Getting Started
Installation
If you’ve Go installed, you can install cloudprober from source using the following command:
go install github.com/cloudprober/cloudprober/cmd/cloudprober@latest
Other Methods:
Method | Instructions | Platform |
---|---|---|
Brew | brew install cloudprober | MacOS, Linux |
Docker Image | docker run ghcr.io/cloudprober/cloudprober (other docker versions) | Docker |
Helm chart | See here for instructions | Kubernetes |
Pre-built binaries | Download from the releases page. | MacOS, Linux, Windows |
See this page for how to access unreleased binaries.
Configuration
Without any config, cloudprober will run only the “sysvars” module (no probes) and write metrics to stdout in cloudprober’s line protocol format (to be documented). It will also start a Prometheus exporter at: http://localhost:9313 (you can change the default port through the environment variable CLOUDPROBER_PORT and the default listening address through the environment variable CLOUDPROBER_HOST).
Since sysvars variables are not very interesting themselves, lets add a simple config that probes Google’s homepage:
# Write config to a file in /tmp
cat > /tmp/cloudprober.cfg <<EOF
probe {
name: "google_homepage"
type: HTTP
targets {
host_names: "www.google.com"
}
interval_msec: 5000 # 5s
timeout_msec: 1000 # 1s
}
EOF
This config adds an HTTP probe that accesses the homepage of the target “www.google.com” every 5s with a timeout of 1s.
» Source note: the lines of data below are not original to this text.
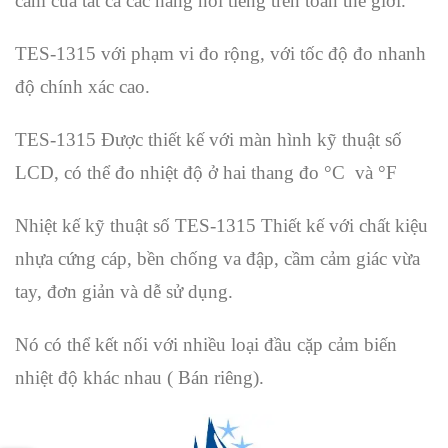
cắm của tất cả các hãng nổi tiếng trên toàn thế giới.
TES-1315 với phạm vi đo rộng, với tốc độ đo nhanh
độ chính xác cao.
TES-1315 Được thiết kế với màn hình kỹ thuật số
LCD, có thể đo nhiệt độ ở hai thang đo °C và °F
Nhiệt kế kỹ thuật số TES-1315 Thiết kế với chất kiệu
nhựa cứng cáp, bền chống va đập, cầm cảm giác vừa
tay, đơn giản và dễ sử dụng.
Nó có thể kết nối với nhiều loại đầu cặp cảm biến
nhiệt độ khác nhau ( Bán riêng).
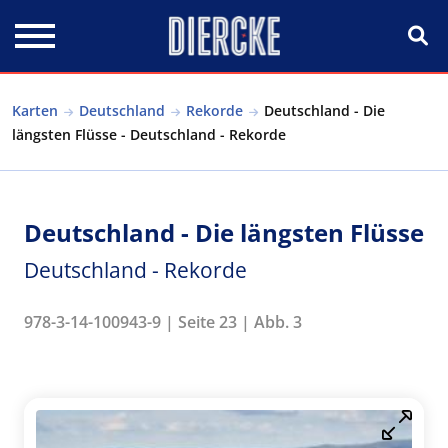
Direkt zum Inhalt
Karten
Deutschland
Rekorde
Deutschland - Die
längsten Flüsse - Deutschland - Rekorde
Deutschland - Die längsten Flüsse
Deutschland - Rekorde
978-3-14-100943-9 | Seite 23 | Abb. 3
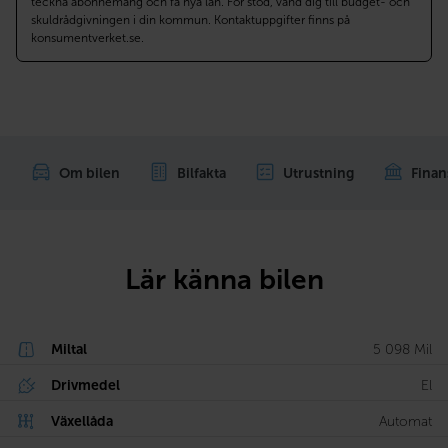
teckna abonnemang och få nya lån. För stöd, vänd dig till budget- och
skuldrådgivningen i din kommun. Kontaktuppgifter finns på
konsumentverket.se.
Om bilen
Bilfakta
Utrustning
Finan
Lär känna bilen
Miltal
5 098 Mil
Drivmedel
El
Växellåda
Automat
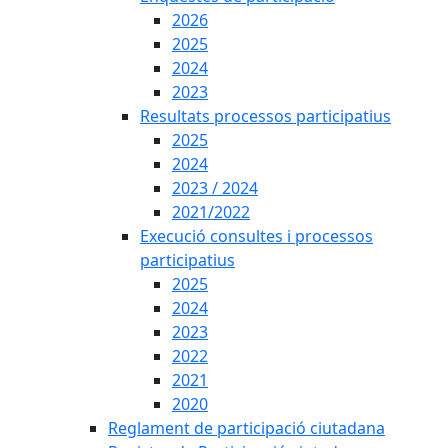
2026
2025
2024
2023
Resultats processos participatius
2025
2024
2023 / 2024
2021/2022
Execució consultes i processos
participatius
2025
2024
2023
2022
2021
2020
Reglament de participació ciutadana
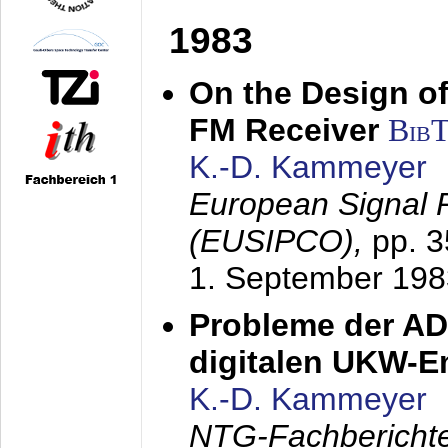
1983
On the Design of
FM Receiver
Bib
K.-D. Kammeyer
European Signal 
(EUSIPCO),
pp. 
1. September 198
Probleme der AD
digitalen UKW-
K.-D. Kammeyer
NTG-Fachberichte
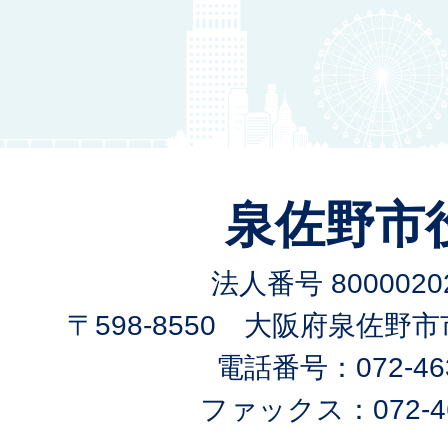
泉佐野市
法人番号 80000202
〒598-8550 大阪府泉佐野
電話番号：072-463
ファックス：072-46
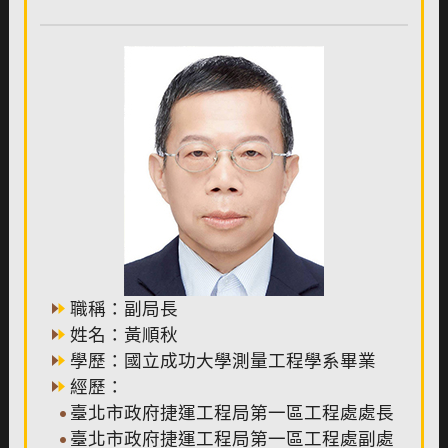
職稱：副局長
姓名：黃順秋
學歷：國立成功大學測量工程學系畢業
經歷：
臺北市政府捷運工程局第一區工程處處長
臺北市政府捷運工程局第一區工程處副處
Cloudprober configuration is specified in the text protobuf format, with config schema described by the proto file: config.proto.
Assuming that you saved this file at /tmp/cloudprober.cfg
(following the
command above), you can have cloudprober use this config file using the
following command line:
./cloudprober --config_file /tmp/cloudprober.cfg
You can have the standard docker image use this config using the following command:
docker run -v /tmp/cloudprober.cfg:/etc/cloudprober.cfg \
ghcr.io/cloudprober/cloudprober
Note: While running on GCE, cloudprober config can also be provided through a custom metadata attribute: cloudprober_config.
Verification
One quick way to verify that cloudprober got the correct config is to access the
URL http://localhost:9313/config
(through cURL or in browser). It returns the
config that cloudprober is using. You can also look at its current status at the
URL (replace localhost by the actual hostname if not running locally):
http://localhost:9313/status
.
You should be able to see the generated metrics at
http://localhost:9313/metrics
(prometheus format) and the stdout (cloudprober
format):
cloudprober 15.. 1500590520 labels=ptype=http,probe=google-http,dst=.. total=17 success=17 latency=180835
cloudprober 15.. 1500590530 labels=ptype=sysvars,probe=sysvars hostname="manugarg-ws" uptime=100
cloudprober 15.. 1500590530 labels=ptype=http,probe=google-http,dst=.. total=19 success=19 latency=211644
This information is good for debugging monitoring issues, but to really make sense of this data, you’ll need to feed this data to another monitoring system like Prometheus or StackDriver (see Surfacers for more details). Lets set up a Prometheus and Grafana stack to make pretty graphs for us.
Running Prometheus
Download prometheus binary from its release page. You can use a config like the following to scrape a cloudprober instance running on the same host.
# Write config to a file in /tmp
cat > /tmp/prometheus.yml <<EOF
scrape_configs:
- job_name: 'cloudprober'
scrape_interval: 10s
static_configs:
- targets: ['localhost:9313']
EOF
# Start prometheus:
./prometheus --config.file=/tmp/prometheus.yml
Prometheus provides a web interface at http://localhost:9090. You can explore probe metrics and build useful graphs through this interface. All probes in cloudprober export at least 3 counters:
- total: Total number of probes.
- success: Number of successful probes. Difference between total and success indicates failures.
- latency: Total (cumulative) probe latency.
Using these counters, probe failure ratio and average latency can be calculated as:
failure_ratio = (rate(total) - rate(success)) / rate(total)
avg_latency = rate(latency) / rate(success)
Assuming that prometheus is running at localhost:9090
, graphs depicting
failure ratio and latency over time can be accessed in prometheus at:
this url .
Even though prometheus provides a graphing interface, Grafana provides much
richer interface and has excellent support for prometheus.
Grafana
Grafana is a popular tool for building monitoring dashboards. Grafana has native support for prometheus and thanks to the excellent support for prometheus in Cloudprober itself, it’s a breeze to build Grafana dashboards from Cloudprober’s probe results.
To get started with Grafana, follow the Grafana-Prometheus integration guide.